The sailing ahead isn't all smooth, however. The positive relative uptrends seen in the Industrial sector has not been confirmed outside the US. Non-US Industrial stocks recently staged a breach of a relative uptrend and appears to be undergoing a period of relative consolidation (note that these charts are all in USD so any currency effects are removed):
Similarly, the relative performance of Non-US Consumer Discretionary stocks exhibit a minor, but unconfirmed, violation of its relative uptrend:
My main takeaway from studying these charts and indicators is that we are poised for a brief period of shallow weakness in equities. Barring any serious mishaps, stock investors should be positioned for a Santa Claus rally into year-end.
Disclaimer: Cam Hui is a portfolio manager at Qwest Investment Fund Management Ltd. ("Qwest"). This article is prepared by Mr. Hui as an outside business activity. As such, Qwest does not review or approve materials presented herein.

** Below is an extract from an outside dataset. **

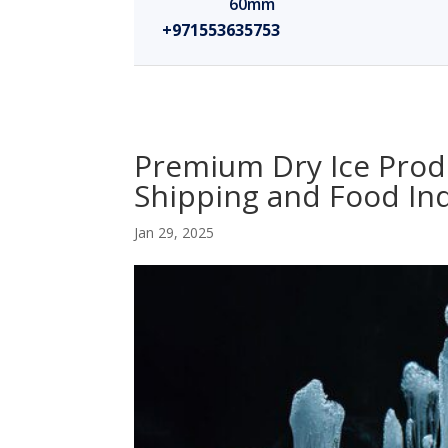
60mm
+971553635753
Premium Dry Ice Produ
Shipping and Food In
Jan 29, 2025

The opinions and any recommendations expressed in this blog are those of the author and do not reflect the opinions or recommendations of Qwest.
None of the information or opinions expressed in this blog constitutes a solicitation for the purchase or sale of any security or other instrument. Nothing in this article constitutes investment advice and any recommendations that may be contained herein have not been based upon a consideration of the investment objectives, financial situation or particular needs of any specific recipient. Any purchase or sale activity in any securities or other instrument should be based upon your own analysis and conclusions. Past performance is not indicative of future results. Either Qwest or Mr. Hui may hold or control long or short positions in the securities or instruments mentioned.